先行して制定された他の自治体の条例の多くは前文を置いています。手話はかつて、長いろう教育の歴史の中でその使用が厳しく禁止されてきました。手話は蔑まれ(さげすまれ)、ろう者は言われのない差別や人権侵害を受けてきました。そしていまだ偏見が消えたとは言い難い状況にあります。こうした中で、障害者基本法の理念でもありますが、障害は個人ではなく社会にあるという障害の捉え方の転換、そして当事者参加と自己選択、自己決定の保障が手話言語条例を理解する上でも根底に据えられなければなりません。条例では、市は市民の手話に対する理解の促進を図るとされていますが、単に手話が必要な人もいるよねという話ではなく、なぜいま手話言語条例なのか、そして手話は言語であるということをより深く理解するためにも前文で以上のような内容を明記してほしかったと思います。
本市では前文を置くかどうか検討されたのでしょうか。検討したのなら前文なしとした理由もお聞かせいただきたいと思います。
黒柳徹子さんが登場するコマーシャルをもじって言えば、「せっかく後から制定するんですからいい条例を目指したい」とは思われないでしょうか。
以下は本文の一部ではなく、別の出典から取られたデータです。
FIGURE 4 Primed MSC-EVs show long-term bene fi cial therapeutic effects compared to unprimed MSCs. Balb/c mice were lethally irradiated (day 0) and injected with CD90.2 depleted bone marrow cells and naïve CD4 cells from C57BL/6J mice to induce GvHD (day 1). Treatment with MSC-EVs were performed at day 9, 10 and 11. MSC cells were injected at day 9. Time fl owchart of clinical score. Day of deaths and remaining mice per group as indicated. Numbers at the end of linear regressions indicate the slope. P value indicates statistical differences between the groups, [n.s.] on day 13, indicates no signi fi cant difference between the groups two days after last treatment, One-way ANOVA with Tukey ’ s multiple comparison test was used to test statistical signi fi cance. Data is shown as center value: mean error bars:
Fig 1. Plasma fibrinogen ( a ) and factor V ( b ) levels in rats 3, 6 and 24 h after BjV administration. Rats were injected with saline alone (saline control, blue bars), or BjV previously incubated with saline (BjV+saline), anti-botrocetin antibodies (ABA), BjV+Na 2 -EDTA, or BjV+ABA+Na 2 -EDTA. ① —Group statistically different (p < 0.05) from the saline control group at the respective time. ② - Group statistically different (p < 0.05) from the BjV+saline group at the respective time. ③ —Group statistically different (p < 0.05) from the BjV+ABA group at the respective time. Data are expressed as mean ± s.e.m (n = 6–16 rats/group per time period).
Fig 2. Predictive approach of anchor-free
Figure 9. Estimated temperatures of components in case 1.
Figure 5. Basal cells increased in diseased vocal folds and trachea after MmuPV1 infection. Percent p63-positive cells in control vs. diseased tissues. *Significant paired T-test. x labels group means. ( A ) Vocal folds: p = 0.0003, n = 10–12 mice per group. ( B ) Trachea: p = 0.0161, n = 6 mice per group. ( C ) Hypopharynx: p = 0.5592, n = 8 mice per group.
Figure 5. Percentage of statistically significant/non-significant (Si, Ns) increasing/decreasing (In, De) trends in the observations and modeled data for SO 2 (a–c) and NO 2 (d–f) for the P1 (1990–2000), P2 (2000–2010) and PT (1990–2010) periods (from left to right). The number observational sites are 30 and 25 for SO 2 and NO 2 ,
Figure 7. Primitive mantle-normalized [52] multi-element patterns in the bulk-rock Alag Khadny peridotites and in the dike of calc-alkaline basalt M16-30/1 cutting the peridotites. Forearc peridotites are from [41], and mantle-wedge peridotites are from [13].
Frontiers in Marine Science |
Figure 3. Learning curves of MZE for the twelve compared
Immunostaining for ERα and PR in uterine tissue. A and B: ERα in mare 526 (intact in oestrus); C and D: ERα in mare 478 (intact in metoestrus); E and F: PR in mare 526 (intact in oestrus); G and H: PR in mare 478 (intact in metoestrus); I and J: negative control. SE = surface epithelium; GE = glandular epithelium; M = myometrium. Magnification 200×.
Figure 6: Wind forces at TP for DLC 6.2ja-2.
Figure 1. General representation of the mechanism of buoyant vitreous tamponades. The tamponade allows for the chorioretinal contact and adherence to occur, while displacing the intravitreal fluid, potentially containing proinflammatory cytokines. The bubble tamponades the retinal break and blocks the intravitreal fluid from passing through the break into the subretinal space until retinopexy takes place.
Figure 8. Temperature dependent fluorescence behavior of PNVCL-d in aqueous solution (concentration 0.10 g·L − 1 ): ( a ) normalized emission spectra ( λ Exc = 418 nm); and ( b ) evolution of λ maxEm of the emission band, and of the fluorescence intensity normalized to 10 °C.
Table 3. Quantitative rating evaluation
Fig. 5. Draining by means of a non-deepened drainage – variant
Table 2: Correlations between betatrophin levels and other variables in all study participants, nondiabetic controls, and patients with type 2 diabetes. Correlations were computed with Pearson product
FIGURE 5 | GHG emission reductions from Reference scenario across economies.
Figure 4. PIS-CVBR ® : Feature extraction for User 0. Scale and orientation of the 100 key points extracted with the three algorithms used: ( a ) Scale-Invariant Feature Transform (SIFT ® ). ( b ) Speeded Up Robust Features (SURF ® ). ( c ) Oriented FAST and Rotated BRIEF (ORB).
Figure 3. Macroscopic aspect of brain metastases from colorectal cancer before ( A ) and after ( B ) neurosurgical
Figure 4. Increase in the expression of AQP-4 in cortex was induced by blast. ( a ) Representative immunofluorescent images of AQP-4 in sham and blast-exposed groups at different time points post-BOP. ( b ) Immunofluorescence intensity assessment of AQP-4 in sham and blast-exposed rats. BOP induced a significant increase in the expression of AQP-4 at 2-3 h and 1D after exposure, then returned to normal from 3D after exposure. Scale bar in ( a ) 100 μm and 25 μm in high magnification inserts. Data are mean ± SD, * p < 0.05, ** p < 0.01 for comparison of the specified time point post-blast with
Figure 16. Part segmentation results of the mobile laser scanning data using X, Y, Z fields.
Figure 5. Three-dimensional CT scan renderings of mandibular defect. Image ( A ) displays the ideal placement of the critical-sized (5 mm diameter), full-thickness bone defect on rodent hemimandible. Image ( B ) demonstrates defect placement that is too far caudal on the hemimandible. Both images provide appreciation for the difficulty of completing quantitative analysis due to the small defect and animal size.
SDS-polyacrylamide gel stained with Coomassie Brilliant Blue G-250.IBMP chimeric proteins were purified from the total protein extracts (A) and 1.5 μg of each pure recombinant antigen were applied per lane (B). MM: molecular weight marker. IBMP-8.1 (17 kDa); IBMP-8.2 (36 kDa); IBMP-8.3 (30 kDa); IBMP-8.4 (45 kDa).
今年はSDGs未来都市元年ということでもあります。上記の内容に続けて、誰一人取り残さないというSDGsの理念実現にも資する条例であることを明記した前文を加えて条例を再提出すべきとも思うわけですが見解をお聞きします。

5.自衛隊の住民基本台帳閲覧について
自衛隊の住民基本台帳閲覧についてお聞きします。
安倍首相はさる2月10日の自民党大会で「残念ながら新規隊員募集に対して、都道府県の6割以上が協力を拒否しているという悲しい実態があります」と訴え、協力を得るため「憲法にしっかりと自衛隊と明記して違憲論争に終止符を打とう」と呼びかけました。都道府県というのは市区町村の誤りでのちに国会答弁で「自治体の6割以上」に修正されました。さらに岩屋防衛大臣は、募集対象者の情報提供について、全国1741市区町村のうち、4割からは氏名や住所などの情報提供、3割は該当情報を抽出して閲覧、2割は防衛省職員が全部を閲覧して自ら抽出という方法で協力しており、資料提供にも閲覧にも協力していないのは約1割の自治体だと明らかにしています。ところがそれでも「閲覧対応は協力拒否」という安倍総理の見解は変わりません。
多くの自治体は住民基本台帳法に基づき適切に対応しているものと思いますが、在任中の改憲を悲願とする安倍総理は、国民からも、与党内からも改憲支持の声が広がらないことに業を煮やし、フェイクで改憲世論を高めようとしています。当然ながら多くの自治体からは疑問や戸惑いの声が上がっています。
そこで以下2点お聞きします。まず、自衛隊から本市への依頼内容と、それに対するこれまでの対応をお聞きします。
2点目、本市はこの間、住民基本台帳法に基づき閲覧で対応してきたものと理解していますが、これをもって「協力拒否」と批判し、さらに「協力拒否」をする理由は、憲法に自衛隊が明記されていないからだとも述べているわけですが、総理発言に対する市長の見解をお聞きしたいと思います。

6.学校の多忙化解消の取り組みについて
質問の最後は、学校の多忙化解消の取り組みについてです。
中央教育審議会の「学校における働き方改革特別部会」が1年半にわたる審議を経てさる1月25日答申をまとめました。学校現場をブラック職場化させている給特法の見直しが最大の注目点でしたが、結果的に現状維持ということで多くの関係者を失望させました。しかし、現在の学校教育は多くの教員の長時間にわたる献身的なサービス残業で成り立っていることを認め、このままでは新しい時代の教育に対応していけないという危機意識を表明しています。文科省はこの答申公表に合わせて教員の時間外勤務時間の上限を月45時間、年間360時間とするガイドラインを示しました。教職調整額4%分を引いても、月40時間近いサービス残業を容認するという、ある意味労働基準法違反のガイドラインですが、現状月80時間を超える時間外勤務を強いられている教員が多くいる中、最低限遵守すべき緊急避難的ワークルールかと思います。ガイドラインは現状では法的拘束力はありませんが、実効性を担保するための方針等の策定を教育委員会に求めています。
そこでお聞きしますが、本市教育委員会が昨年策定した「教職員の多忙化改善アクションプログラム」、そこでは勤務時間外の在校時間が過労死ラインといわれる月80時間を超過している教員の割合を平成30年度から3年間でゼロにするとしています。抜本的な見直しが迫られていると思うわけですが、教育長に対応をお聞きします。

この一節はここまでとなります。